Your task => Every line in the data below from the one containing "Outlined on this" down to the one containing "- lesion 1 (tumor, upper", both included, must be retyped exactly; no other line is to appear.

Stored data =>
----------

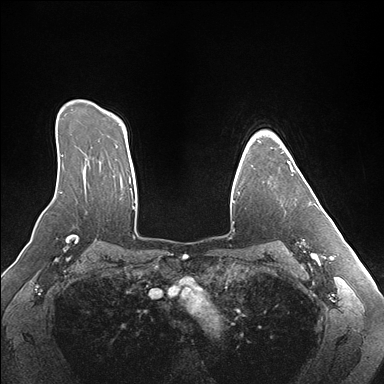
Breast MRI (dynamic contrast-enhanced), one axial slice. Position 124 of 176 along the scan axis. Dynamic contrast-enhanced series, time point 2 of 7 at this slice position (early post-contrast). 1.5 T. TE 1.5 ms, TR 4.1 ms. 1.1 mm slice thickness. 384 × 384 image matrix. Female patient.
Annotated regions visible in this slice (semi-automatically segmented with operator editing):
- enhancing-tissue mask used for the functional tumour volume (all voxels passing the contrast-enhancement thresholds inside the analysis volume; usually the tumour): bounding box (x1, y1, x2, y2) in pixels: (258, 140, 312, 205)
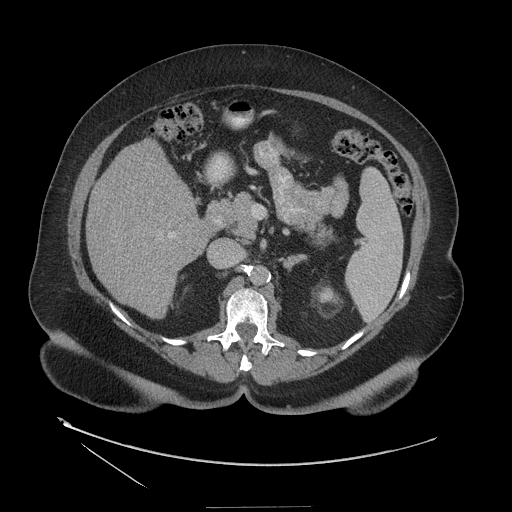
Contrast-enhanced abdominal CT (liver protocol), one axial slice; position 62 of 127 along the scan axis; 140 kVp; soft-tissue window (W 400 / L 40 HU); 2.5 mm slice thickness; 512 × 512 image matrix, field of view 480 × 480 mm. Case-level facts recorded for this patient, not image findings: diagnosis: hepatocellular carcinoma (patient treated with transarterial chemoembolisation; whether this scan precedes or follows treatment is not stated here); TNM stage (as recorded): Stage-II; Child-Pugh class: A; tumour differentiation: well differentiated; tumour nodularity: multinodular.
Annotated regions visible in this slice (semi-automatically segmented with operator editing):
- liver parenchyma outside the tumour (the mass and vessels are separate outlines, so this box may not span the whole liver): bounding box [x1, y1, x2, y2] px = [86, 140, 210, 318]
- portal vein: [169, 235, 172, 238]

----------

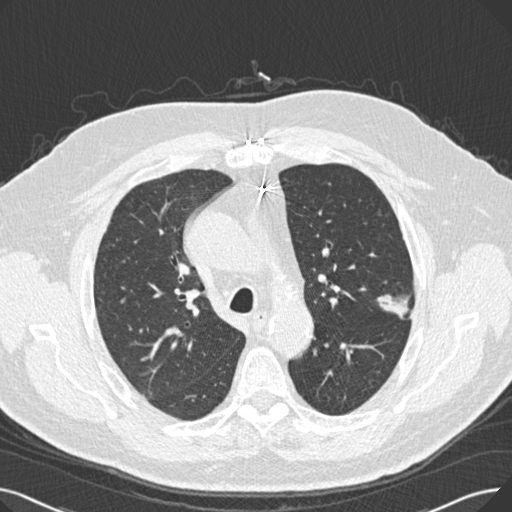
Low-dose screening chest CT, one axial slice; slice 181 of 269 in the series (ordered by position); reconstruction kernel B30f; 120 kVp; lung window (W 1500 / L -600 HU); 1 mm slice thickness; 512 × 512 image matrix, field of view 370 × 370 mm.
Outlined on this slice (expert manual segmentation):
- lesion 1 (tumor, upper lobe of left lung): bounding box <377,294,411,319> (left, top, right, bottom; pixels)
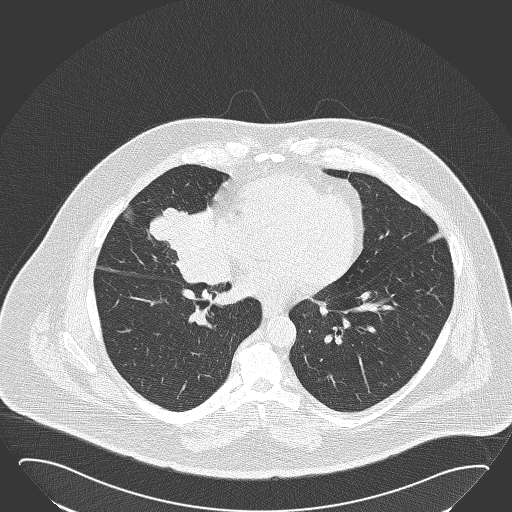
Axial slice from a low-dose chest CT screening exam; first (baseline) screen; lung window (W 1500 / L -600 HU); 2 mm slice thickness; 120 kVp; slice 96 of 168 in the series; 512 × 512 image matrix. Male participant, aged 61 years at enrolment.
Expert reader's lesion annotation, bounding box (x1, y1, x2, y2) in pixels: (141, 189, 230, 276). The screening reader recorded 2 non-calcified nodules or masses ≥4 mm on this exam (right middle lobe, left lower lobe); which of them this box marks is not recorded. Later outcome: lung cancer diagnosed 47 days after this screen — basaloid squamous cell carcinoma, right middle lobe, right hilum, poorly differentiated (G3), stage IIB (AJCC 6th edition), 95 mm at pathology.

----------

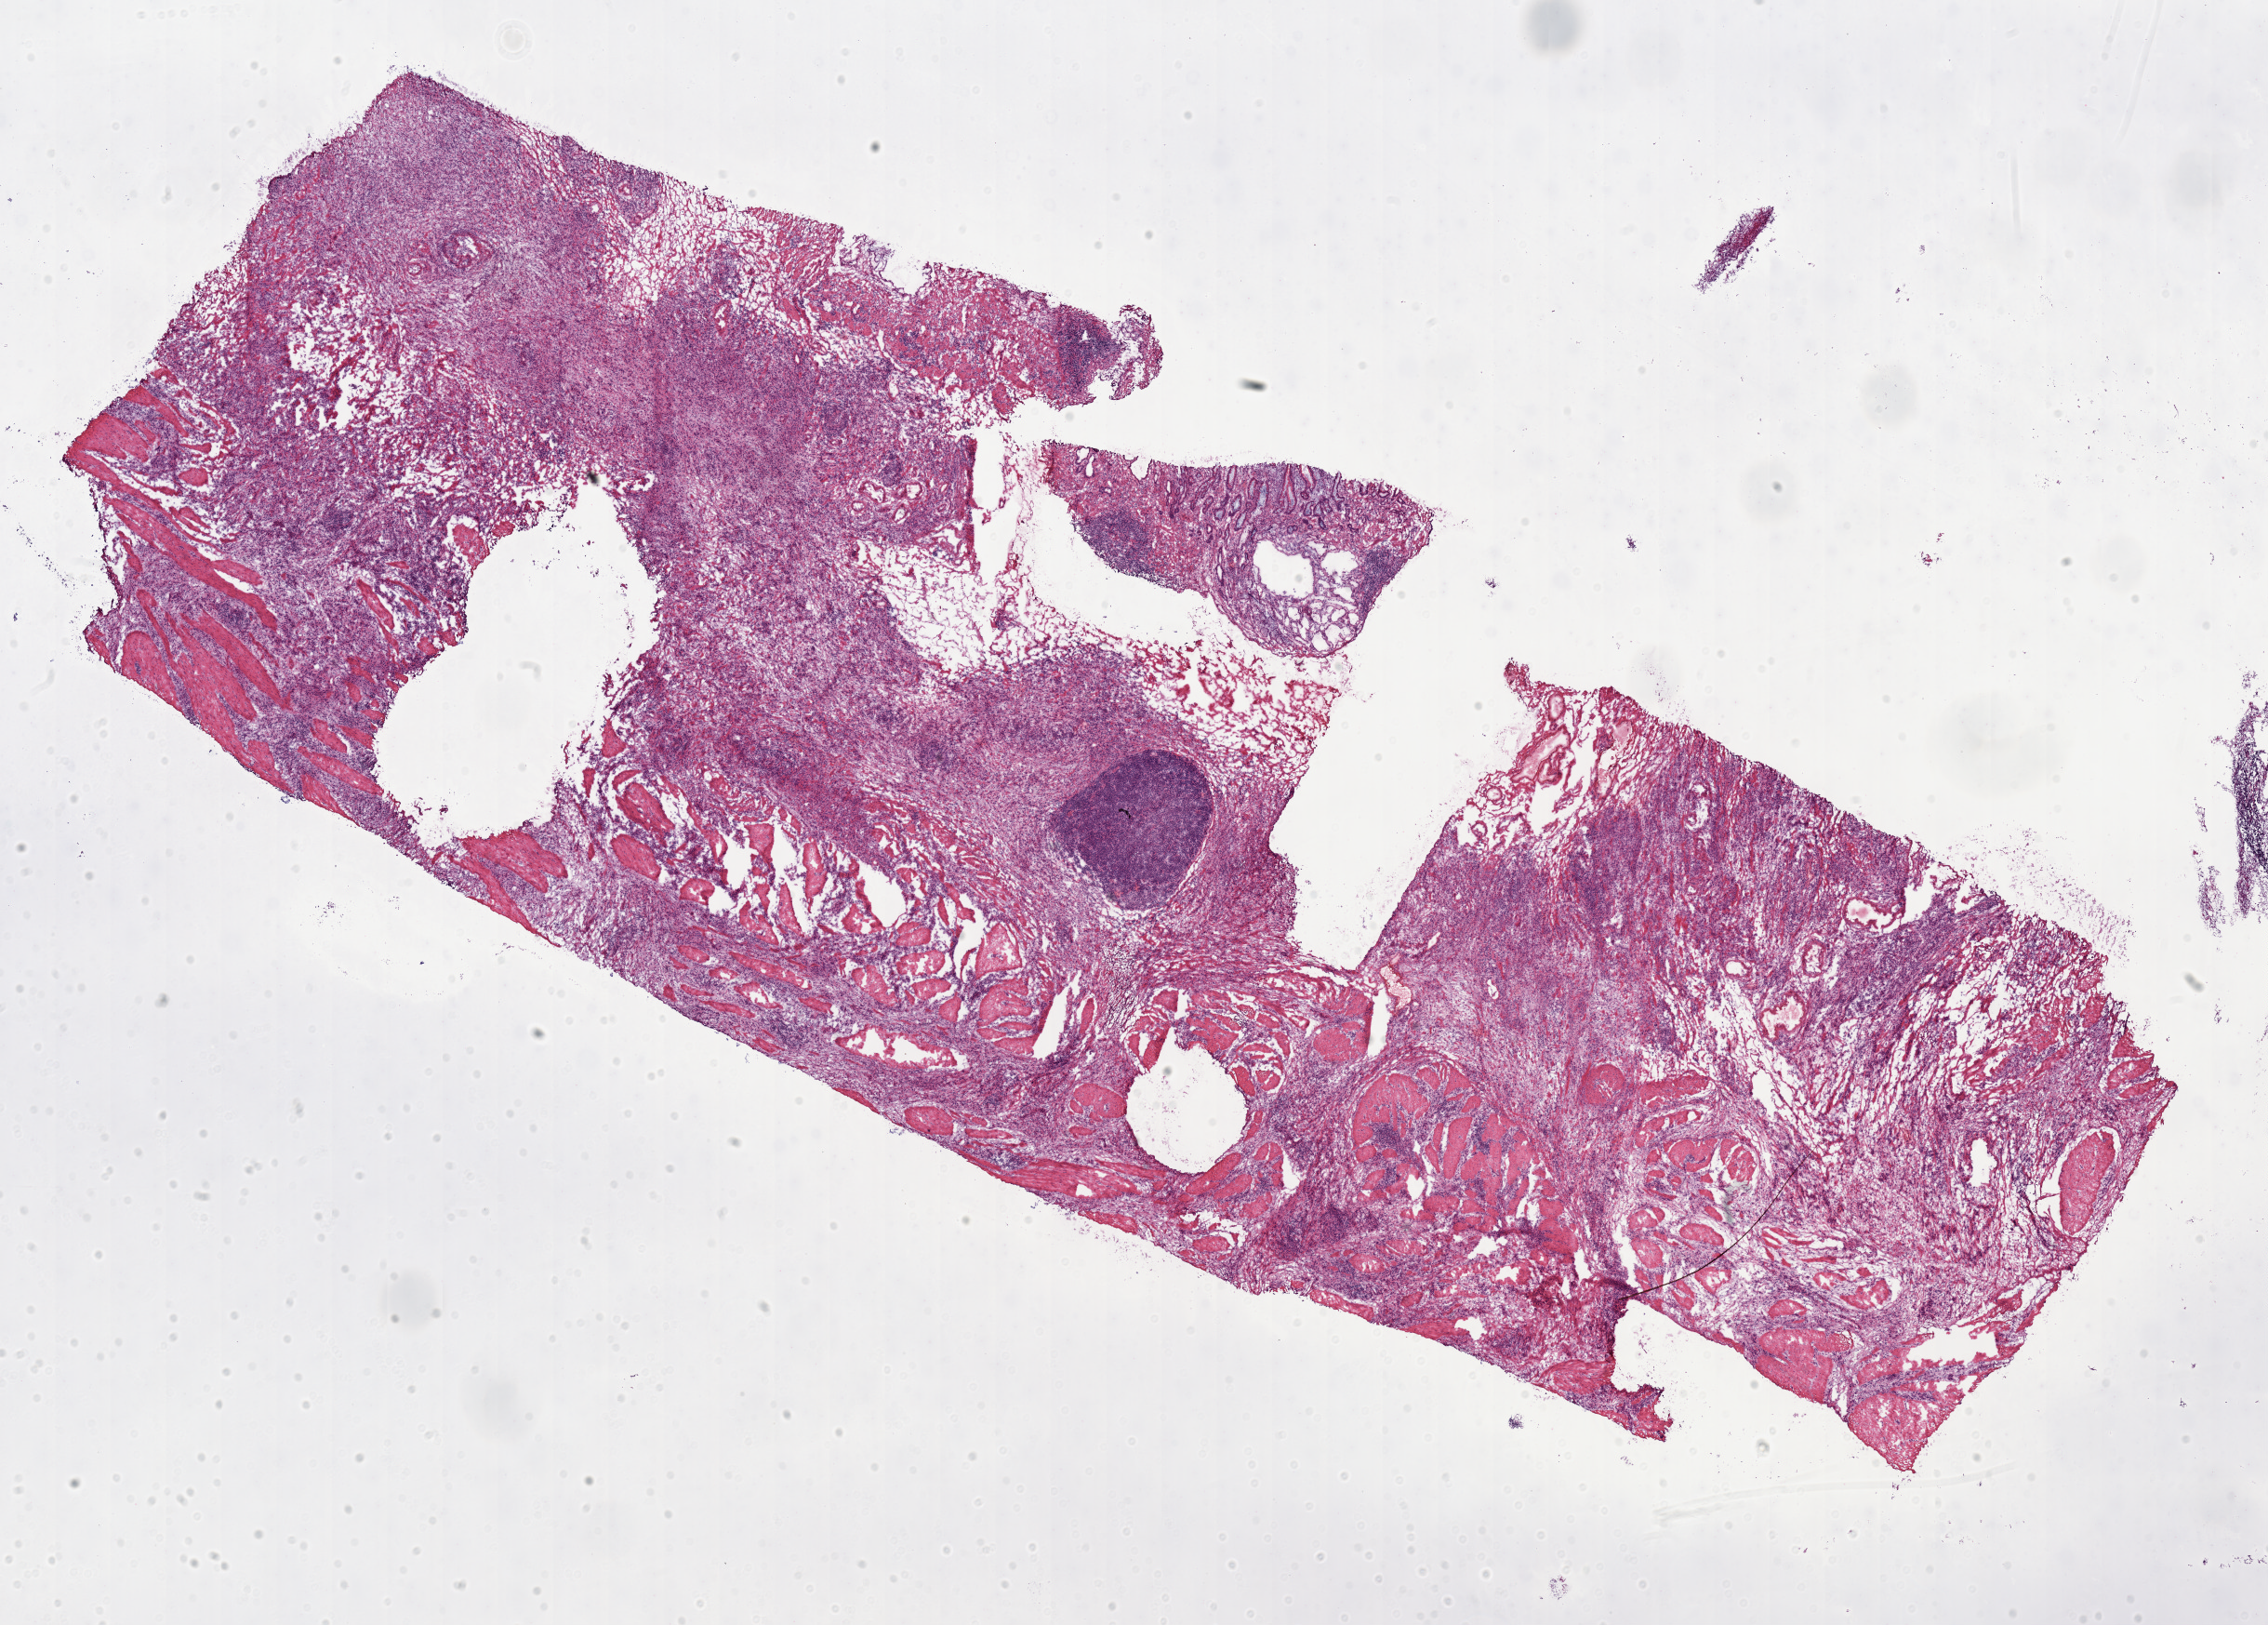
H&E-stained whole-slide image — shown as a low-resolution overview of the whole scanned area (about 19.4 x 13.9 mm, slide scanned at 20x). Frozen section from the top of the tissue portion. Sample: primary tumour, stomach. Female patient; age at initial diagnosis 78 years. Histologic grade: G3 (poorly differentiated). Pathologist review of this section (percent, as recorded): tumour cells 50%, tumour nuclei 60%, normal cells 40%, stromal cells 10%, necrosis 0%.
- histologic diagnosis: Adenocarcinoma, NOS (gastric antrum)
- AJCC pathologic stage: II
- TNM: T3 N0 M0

----------

Answer to this exercise =>
Outlined on this slice (expert manual segmentation):
- lesion 1 (tumor, upper lobe of left lung): bounding box <377,294,411,319> (left, top, right, bottom; pixels)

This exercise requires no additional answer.